Alasan Kesehatan, Wali Kota Yogyakarta Haryadi Batal Disuntik Vaksin Covid-19

Wali Kota Yogyakarta, Haryadi Suyuti gagal menjadi penerima vaksin. Alasannya faktor kesehatan.

Redaksi Merdeka
Oleh Redaksi Merdeka - Reporter
Alasan Kesehatan, Wali Kota Yogyakarta Haryadi Batal Disuntik Vaksin Covid-19
pemberian vaksin Covid-19 di Kota Yogyakarta. ©2021 Merdeka.com

Pemkot Yogyakarta mulai menggelar pemberian vaksin Covid-19 pada Jumat (15/1). Sebanyak 10 tokoh publik menjadi penerima vaksin pertama di Kota Yogyakarta yang dilakukan di RS Pratama.

Salah seorang tokoh publik yang akan divaksin yaitu Wali Kota Yogyakarta, Haryadi Suyuti. Namun Haryadi yang sudah datang ke RS Pratama, terpaksa gagal menjadi penerima vaksin. Alasannya faktor kesehatan.

"Terus terang saya merasa sedih karena secara kesehatan tidak memenuhi untuk diberikan vaksin. Bukannya saya tidak sehat tetapi saya tidak masuk kriteria itu," ujar Haryadi.

Meski gagal menjadi penerima vaksin Covid-19, Haryadi berpesan agar masyarakat yang sudah divaksin untuk tetap memenuhi protokol kesehatan. Diantaranya dengan tetap memakai masker, mencuci tangan dan menghindari kerumunan.

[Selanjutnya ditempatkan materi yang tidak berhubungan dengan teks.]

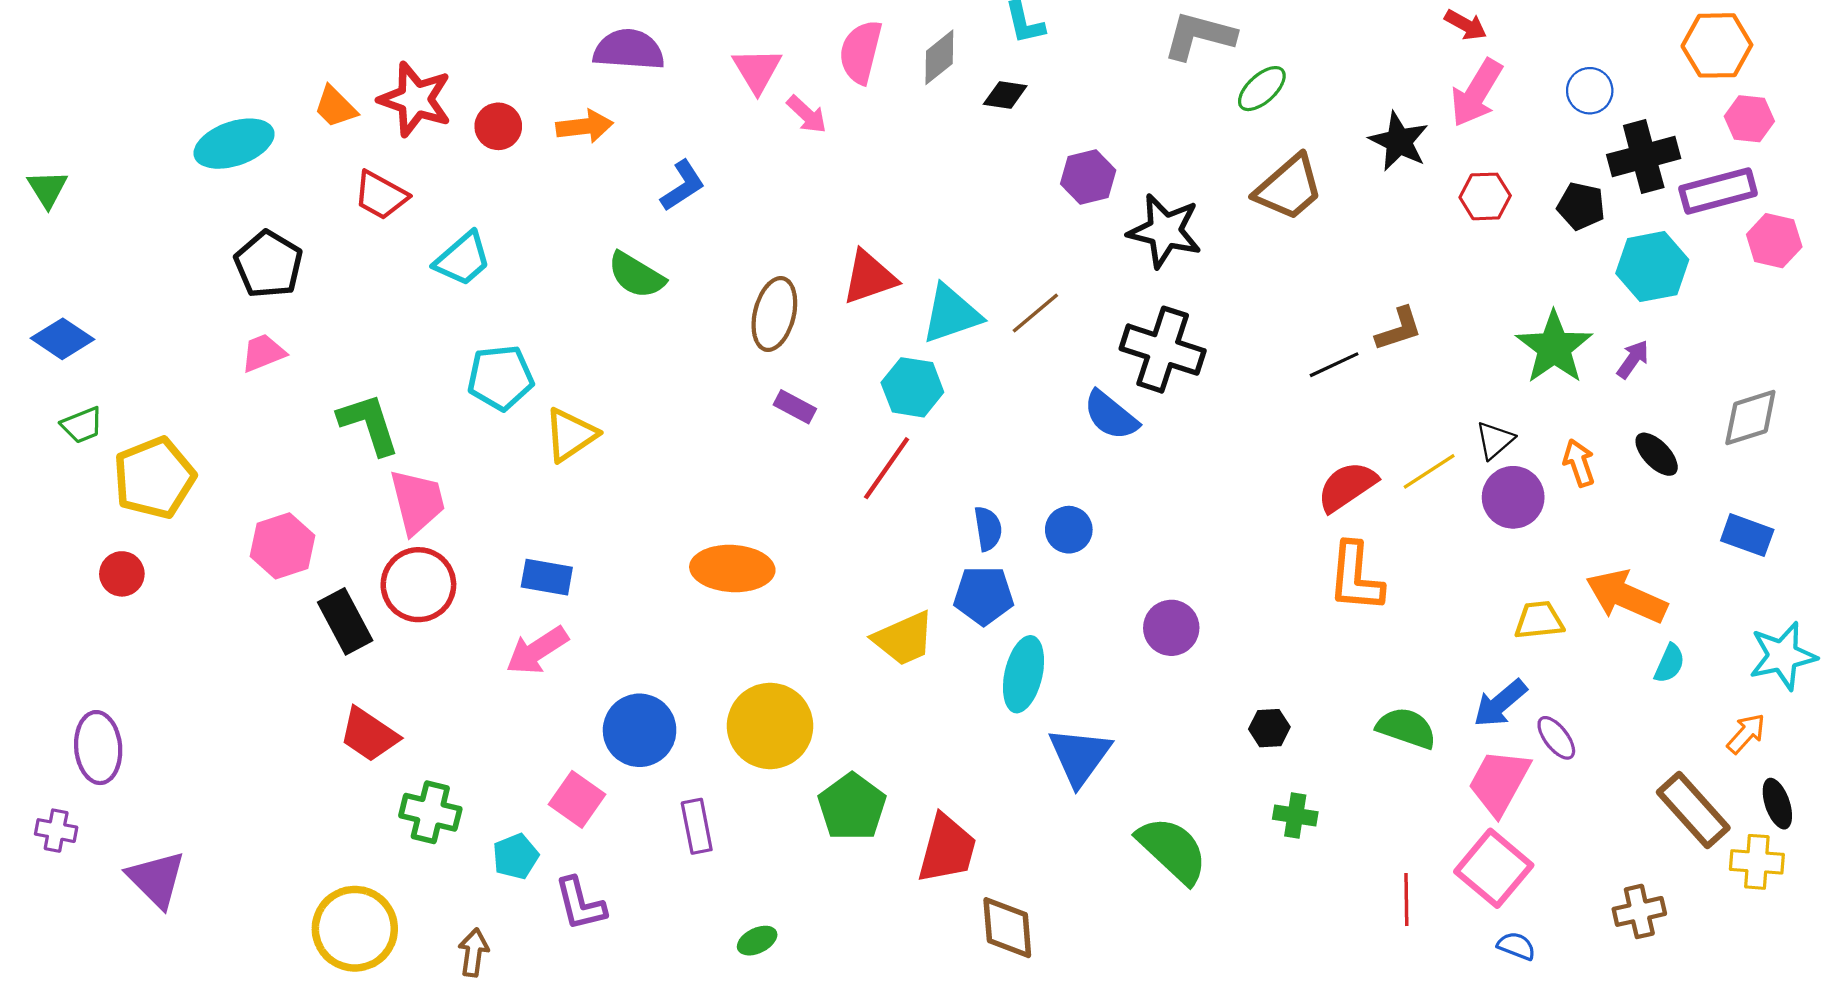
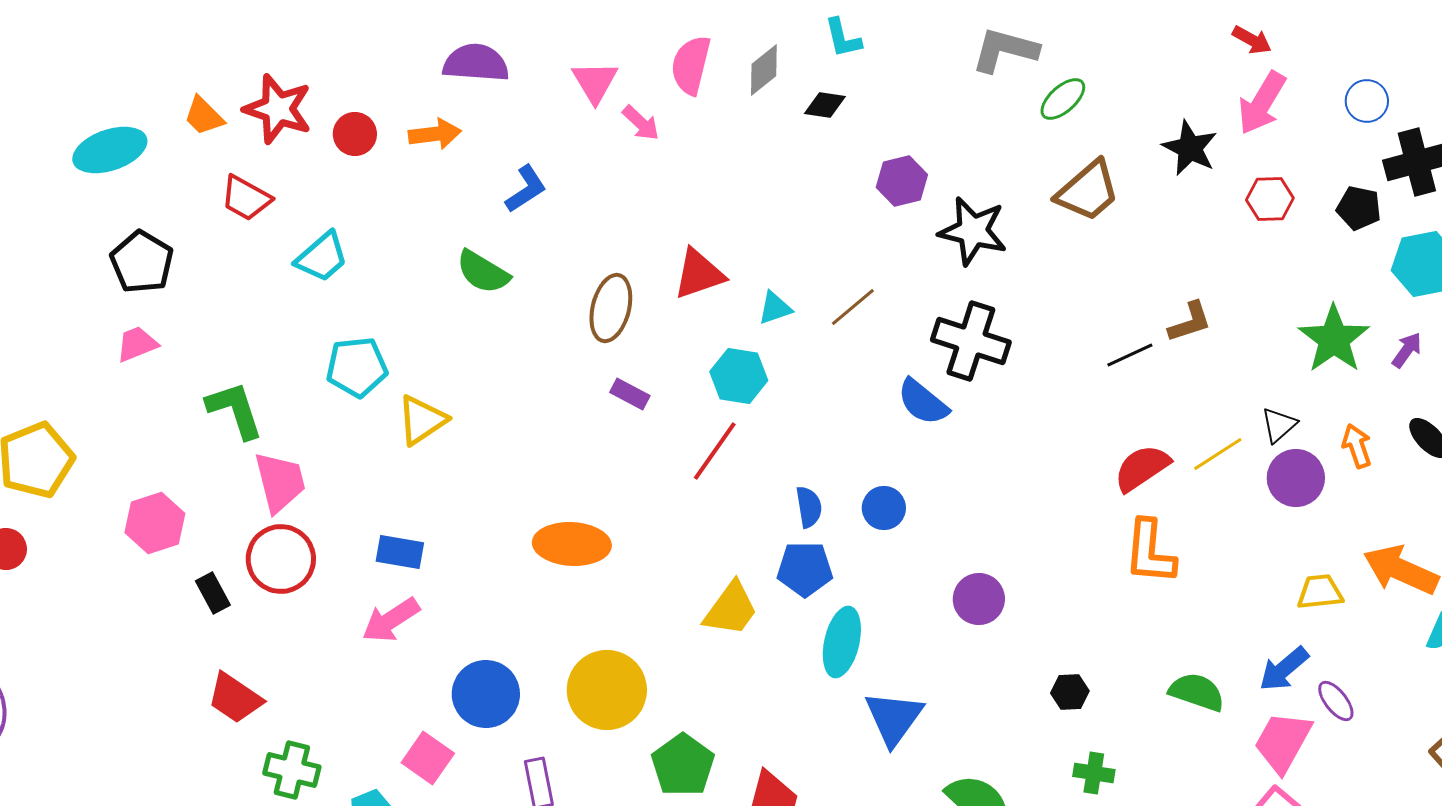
cyan triangle: (951, 314) -> (775, 308), size x0.6
black rectangle: (345, 621) -> (213, 593), size x0.7
yellow trapezoid: (904, 639) -> (731, 609), turned -30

"Batasi mobilitas. Jangan keluar rumah kalau tidak penting. Apalagi mendatangi pesta, arisan dan sebagainya," nasehat Haryadi.

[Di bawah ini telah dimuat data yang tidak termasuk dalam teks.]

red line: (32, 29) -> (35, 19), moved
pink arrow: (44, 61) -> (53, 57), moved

Terpisah, Kepala Dinas Kesehatan Kota Yogyakarta, Emma Rahmi Aryani mengatakan, vaksinasi kepada Haryadi ditunda untuk sementara waktu. Penundaan ini karena dari screening, Haryadi dinyatakan tidak masuk kriteria penerima vaksin.

"Karena Bapak (Haryadi Suyuti) tidak memenuhi kriteria untuk vaksin ini. Sehingga bisa ditunda atau tidak diberikan. Jadi bisa ditunda, saat screening itu akan bisa dilihat ditunda atau tidak bisa diberikan," ucap Emma.

Emma enggan merinci sebab kesehatan Haryadi sehingga tak masuk kriteria penerima vaksin. Hal ini karena data medis pasien tidak boleh disampaikan tanpa seizin pasien.

"Kita tidak boleh menyampaikan data medis seseorang. Yang jelas Bapak Walikota belum memenuhi kriteria vaksin," ucap Emma.